» **WHAT YOU SHOULD DO**: Please set out every line of the entries below as a Markdown table, skipping blank lines, with a "No." column holding the row number and a "Text" column holding the line.

───── TASK MATERIAL

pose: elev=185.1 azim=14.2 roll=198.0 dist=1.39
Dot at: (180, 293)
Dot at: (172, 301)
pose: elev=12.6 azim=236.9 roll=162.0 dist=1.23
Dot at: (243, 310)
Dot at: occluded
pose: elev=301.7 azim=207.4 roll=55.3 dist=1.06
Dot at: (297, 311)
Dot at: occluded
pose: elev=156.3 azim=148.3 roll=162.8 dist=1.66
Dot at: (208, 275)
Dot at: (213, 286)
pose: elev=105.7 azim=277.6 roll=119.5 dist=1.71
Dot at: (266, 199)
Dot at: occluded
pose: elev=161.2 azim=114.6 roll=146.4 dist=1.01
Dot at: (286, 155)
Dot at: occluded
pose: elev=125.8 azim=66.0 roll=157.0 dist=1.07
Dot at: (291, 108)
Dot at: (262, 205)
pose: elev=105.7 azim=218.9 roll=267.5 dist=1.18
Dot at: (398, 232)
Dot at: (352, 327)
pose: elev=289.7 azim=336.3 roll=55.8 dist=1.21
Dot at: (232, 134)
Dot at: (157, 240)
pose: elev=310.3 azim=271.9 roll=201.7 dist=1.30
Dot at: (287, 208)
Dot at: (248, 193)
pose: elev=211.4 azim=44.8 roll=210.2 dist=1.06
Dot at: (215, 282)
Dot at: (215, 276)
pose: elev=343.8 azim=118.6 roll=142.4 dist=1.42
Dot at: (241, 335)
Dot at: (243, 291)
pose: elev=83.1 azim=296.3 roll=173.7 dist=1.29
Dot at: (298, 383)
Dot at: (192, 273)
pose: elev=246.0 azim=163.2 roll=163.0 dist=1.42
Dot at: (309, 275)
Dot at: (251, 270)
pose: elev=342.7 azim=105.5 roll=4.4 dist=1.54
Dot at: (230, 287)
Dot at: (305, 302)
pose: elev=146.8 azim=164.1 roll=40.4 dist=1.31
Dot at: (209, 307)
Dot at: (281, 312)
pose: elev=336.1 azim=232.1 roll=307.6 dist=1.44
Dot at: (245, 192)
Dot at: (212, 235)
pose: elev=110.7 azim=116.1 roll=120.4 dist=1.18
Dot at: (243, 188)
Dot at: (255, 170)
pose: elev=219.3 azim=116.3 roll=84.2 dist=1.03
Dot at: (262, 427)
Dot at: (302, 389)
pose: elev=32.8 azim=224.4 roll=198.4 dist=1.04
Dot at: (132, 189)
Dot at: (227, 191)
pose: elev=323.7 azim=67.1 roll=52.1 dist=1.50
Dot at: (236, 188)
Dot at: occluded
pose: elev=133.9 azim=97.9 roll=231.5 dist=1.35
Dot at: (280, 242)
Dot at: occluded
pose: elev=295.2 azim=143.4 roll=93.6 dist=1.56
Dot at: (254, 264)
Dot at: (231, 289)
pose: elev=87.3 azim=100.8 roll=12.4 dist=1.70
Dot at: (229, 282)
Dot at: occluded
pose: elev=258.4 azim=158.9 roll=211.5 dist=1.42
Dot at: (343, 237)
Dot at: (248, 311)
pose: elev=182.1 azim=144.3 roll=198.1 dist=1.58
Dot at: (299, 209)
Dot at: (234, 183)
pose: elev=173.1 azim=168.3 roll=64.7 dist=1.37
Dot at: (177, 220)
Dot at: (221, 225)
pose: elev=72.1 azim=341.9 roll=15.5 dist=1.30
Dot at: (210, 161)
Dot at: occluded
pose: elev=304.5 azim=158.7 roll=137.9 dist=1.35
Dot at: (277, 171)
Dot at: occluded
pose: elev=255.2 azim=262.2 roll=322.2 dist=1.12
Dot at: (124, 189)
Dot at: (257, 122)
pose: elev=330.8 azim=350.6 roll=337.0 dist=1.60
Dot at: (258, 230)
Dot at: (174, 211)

──────────

» **FULL SOLUTION**:
| No. | Text |
|---|---|
| 1 | pose: elev=185.1 azim=14.2 roll=198.0 dist=1.39 |
| 2 | Dot at: (180, 293) |
| 3 | Dot at: (172, 301) |
| 4 | pose: elev=12.6 azim=236.9 roll=162.0 dist=1.23 |
| 5 | Dot at: (243, 310) |
| 6 | Dot at: occluded |
| 7 | pose: elev=301.7 azim=207.4 roll=55.3 dist=1.06 |
| 8 | Dot at: (297, 311) |
| 9 | Dot at: occluded |
| 10 | pose: elev=156.3 azim=148.3 roll=162.8 dist=1.66 |
| 11 | Dot at: (208, 275) |
| 12 | Dot at: (213, 286) |
| 13 | pose: elev=105.7 azim=277.6 roll=119.5 dist=1.71 |
| 14 | Dot at: (266, 199) |
| 15 | Dot at: occluded |
| 16 | pose: elev=161.2 azim=114.6 roll=146.4 dist=1.01 |
| 17 | Dot at: (286, 155) |
| 18 | Dot at: occluded |
| 19 | pose: elev=125.8 azim=66.0 roll=157.0 dist=1.07 |
| 20 | Dot at: (291, 108) |
| 21 | Dot at: (262, 205) |
| 22 | pose: elev=105.7 azim=218.9 roll=267.5 dist=1.18 |
| 23 | Dot at: (398, 232) |
| 24 | Dot at: (352, 327) |
| 25 | pose: elev=289.7 azim=336.3 roll=55.8 dist=1.21 |
| 26 | Dot at: (232, 134) |
| 27 | Dot at: (157, 240) |
| 28 | pose: elev=310.3 azim=271.9 roll=201.7 dist=1.30 |
| 29 | Dot at: (287, 208) |
| 30 | Dot at: (248, 193) |
| 31 | pose: elev=211.4 azim=44.8 roll=210.2 dist=1.06 |
| 32 | Dot at: (215, 282) |
| 33 | Dot at: (215, 276) |
| 34 | pose: elev=343.8 azim=118.6 roll=142.4 dist=1.42 |
| 35 | Dot at: (241, 335) |
| 36 | Dot at: (243, 291) |
| 37 | pose: elev=83.1 azim=296.3 roll=173.7 dist=1.29 |
| 38 | Dot at: (298, 383) |
| 39 | Dot at: (192, 273) |
| 40 | pose: elev=246.0 azim=163.2 roll=163.0 dist=1.42 |
| 41 | Dot at: (309, 275) |
| 42 | Dot at: (251, 270) |
| 43 | pose: elev=342.7 azim=105.5 roll=4.4 dist=1.54 |
| 44 | Dot at: (230, 287) |
| 45 | Dot at: (305, 302) |
| 46 | pose: elev=146.8 azim=164.1 roll=40.4 dist=1.31 |
| 47 | Dot at: (209, 307) |
| 48 | Dot at: (281, 312) |
| 49 | pose: elev=336.1 azim=232.1 roll=307.6 dist=1.44 |
| 50 | Dot at: (245, 192) |
| 51 | Dot at: (212, 235) |
| 52 | pose: elev=110.7 azim=116.1 roll=120.4 dist=1.18 |
| 53 | Dot at: (243, 188) |
| 54 | Dot at: (255, 170) |
| 55 | pose: elev=219.3 azim=116.3 roll=84.2 dist=1.03 |
| 56 | Dot at: (262, 427) |
| 57 | Dot at: (302, 389) |
| 58 | pose: elev=32.8 azim=224.4 roll=198.4 dist=1.04 |
| 59 | Dot at: (132, 189) |
| 60 | Dot at: (227, 191) |
| 61 | pose: elev=323.7 azim=67.1 roll=52.1 dist=1.50 |
| 62 | Dot at: (236, 188) |
| 63 | Dot at: occluded |
| 64 | pose: elev=133.9 azim=97.9 roll=231.5 dist=1.35 |
| 65 | Dot at: (280, 242) |
| 66 | Dot at: occluded |
| 67 | pose: elev=295.2 azim=143.4 roll=93.6 dist=1.56 |
| 68 | Dot at: (254, 264) |
| 69 | Dot at: (231, 289) |
| 70 | pose: elev=87.3 azim=100.8 roll=12.4 dist=1.70 |
| 71 | Dot at: (229, 282) |
| 72 | Dot at: occluded |
| 73 | pose: elev=258.4 azim=158.9 roll=211.5 dist=1.42 |
| 74 | Dot at: (343, 237) |
| 75 | Dot at: (248, 311) |
| 76 | pose: elev=182.1 azim=144.3 roll=198.1 dist=1.58 |
| 77 | Dot at: (299, 209) |
| 78 | Dot at: (234, 183) |
| 79 | pose: elev=173.1 azim=168.3 roll=64.7 dist=1.37 |
| 80 | Dot at: (177, 220) |
| 81 | Dot at: (221, 225) |
| 82 | pose: elev=72.1 azim=341.9 roll=15.5 dist=1.30 |
| 83 | Dot at: (210, 161) |
| 84 | Dot at: occluded |
| 85 | pose: elev=304.5 azim=158.7 roll=137.9 dist=1.35 |
| 86 | Dot at: (277, 171) |
| 87 | Dot at: occluded |
| 88 | pose: elev=255.2 azim=262.2 roll=322.2 dist=1.12 |
| 89 | Dot at: (124, 189) |
| 90 | Dot at: (257, 122) |
| 91 | pose: elev=330.8 azim=350.6 roll=337.0 dist=1.60 |
| 92 | Dot at: (258, 230) |
| 93 | Dot at: (174, 211) |